The corridor was pure chaos. People shoved past in three languages at once, dust filling the air thick enough to choke on. I grabbed a man rushing by and spun him around.
"¿Qué pasó?"
"North entrance." His eyes were too wide. "They found us."
The Pantheon had found us. Zeus had found us. Mierda.
I shoved through the crowd toward the command center, fighting the current of bodies running in the other direction. Jasper moved ahead of me with his hand on the katana across his back, every step predatory. People cleared a path without knowing why.

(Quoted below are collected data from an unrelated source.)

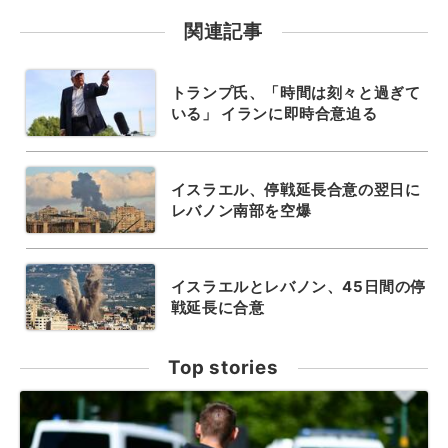
関連記事
トランプ氏、「時間は刻々と過ぎて
いる」 イランに即時合意迫る
イスラエル、停戦延長合意の翌日に
レバノン南部を空爆
イスラエルとレバノン、45日間の停
戦延長に合意
Top stories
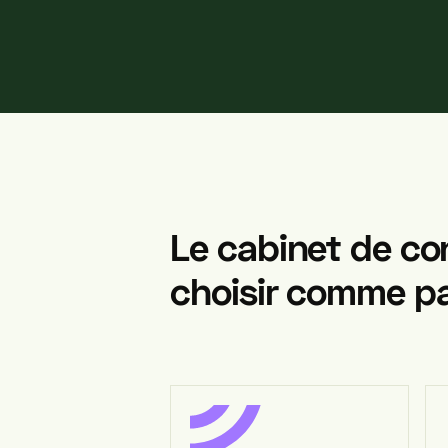
Le
cabinet
de
co
choisir
comme
pa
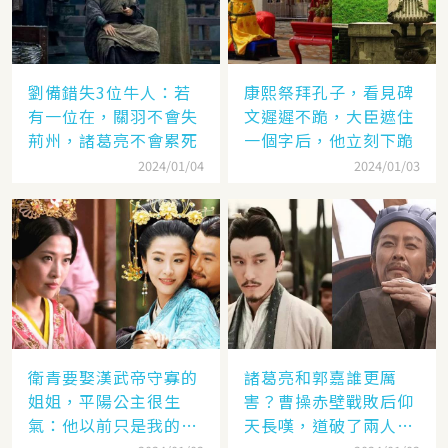
劉備錯失3位牛人：若
康熙祭拜孔子，看見碑
有一位在，關羽不會失
文遲遲不跪，大臣遮住
荊州，諸葛亮不會累死
一個字后，他立刻下跪
2024/01/04
2024/01/03
衛青要娶漢武帝守寡的
諸葛亮和郭嘉誰更厲
姐姐，平陽公主很生
害？曹操赤壁戰敗后仰
氣：他以前只是我的奴
天長嘆，道破了兩人高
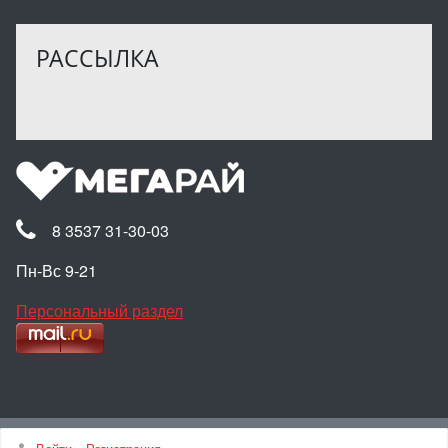
РАССЫЛКА
8 3537 31-30-03
Пн-Вс 9-21
Персональный раздел
Наверх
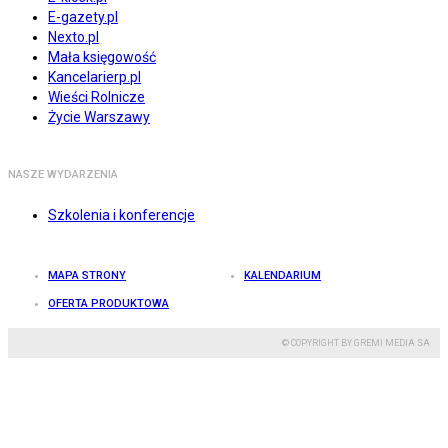
E-gazety.pl
Nexto.pl
Mała księgowość
Kancelarierp.pl
Wieści Rolnicze
Życie Warszawy
NASZE WYDARZENIA
Szkolenia i konferencje
MAPA STRONY
KALENDARIUM
OFERTA PRODUKTOWA
© COPYRIGHT BY GREMI MEDIA SA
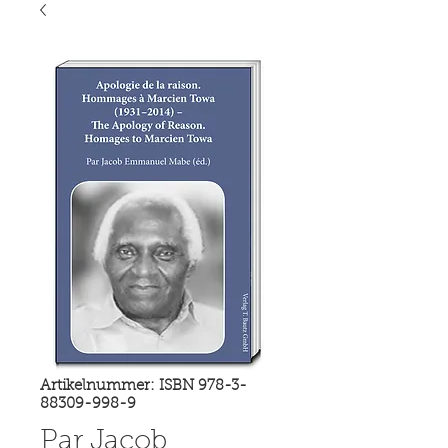
Artikelnummer: ISBN 978-3-
88309-998-9
Par Jacob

Hades had the command center running before we arrived. He stood over the central table, pointing at maps and issuing orders while Vihaan hammered his keyboard and screens flashed security feeds. The man prayed before every meal and commanded a room like he'd been born behind a war table.
"North tunnel compromised," Hades said when he clocked us. "They breached the first set of blast doors. Second set is holding. Two separate charges. First was a diversion; second collapsed part of the eastern passage."
"How many?" Jasper asked.
"At least twenty on the feeds," Vihaan said, eyes locked on his screens. "Heavy tactical gear. Myrmidons."
"Casualties?"
"Unknown. Communications are down in that section."
My mother came through the door with a shotgun I recognized from my grandfather's collection. The stock had a crack in it from before I was born, and she held it like she'd grown up with it in her hands, which she had.
"We have men in position," she said. She looked at Hades, but she spoke to me. "The Kalderash are holding the secondary approach. Valentina mobilized everyone who could fight. The children are secure in the lower chambers with Beni and the elders."
The room went still. Hades looked at my mother, then at me. The resistance fighters had expected a lot of things from the Romani families sheltering in their tunnels. A coordinated defense with positions already manned was not one of them.
I followed her into the corridor, Jasper right behind me. Shots cracked and multiplied as we closed on the northern section, bouncing off stone until the sound lost its shape. We turned a corner, and I stopped.
The narrow passage had turned into a killing field.
Valentina crouched behind an overturned metal table, reloading a rifle like she could do it asleep. Kalderash fighters had dug in around her, behind overturned carts and chunks of stone blasted loose from the walls. My people. My grandmother's people. The same families who'd survived a hundred years of worse than this by knowing when to hide and when to fight.
Valentina nodded at me. The others turned too, and the weight of that landed in my stomach. They waited for the word and they looked at me to give it, because I'd won a knife fight on a mountain and my grandmother had handed me a seat. This was the job.
Alonzo worked through the defenders, checking positions, handing out ammunition. He'd been ready before I arrived.
I pulled him aside. "North approach. Widest corridor they have. Break their formation before it reaches us."
He nodded once and signaled to his fighters.
"Valentina. East tunnels. Tight corridors, bad lighting. Their gear works against them in there."
She bared her teeth in something closer to a dare than a smile.
"Fall back if they push too hard. We need you breathing more than we need dead Myrmidons."
She gave me one nod and moved out with her fighters behind her.
Jasper caught my eye before he moved deeper. He pressed two fingers to my chest, right over my sternum, and held them there for a single beat. Then he turned and disappeared into the dark with his katana drawn.
The spot on my sternum stayed warm. I wanted to press my hand over it and hold the heat in. Instead, I grabbed a rifle from the nearest fighter and checked the magazine. Full load. The stock sat cold against my shoulder, and I pressed it tighter because cold and solid was what I had right now.
My tío Emilio taught me to shoot when I was fourteen. He'd set up tin cans behind the barn and stood behind me with his hand on my shoulder and told me the gun was just a tool, Diego, same as a hammer, same as a forge. You respect it and it works for you. He'd been dead for days now, and here I stood in a tunnel with his lesson in my hands and his blood on somebody's ledger.
The fighting came fast.
A myrmidon came around the corner and I put two rounds in his chest before he raised his rifle. He went down, and the next one stepped over him. I fired, missed, and the stone next to my head exploded into chips that stung my cheek. I ducked back. Down here the concussion hit worse than the noise, eachexchange slamming my chest like a fist. My ears went thick after the first volley and everything after that came through cotton.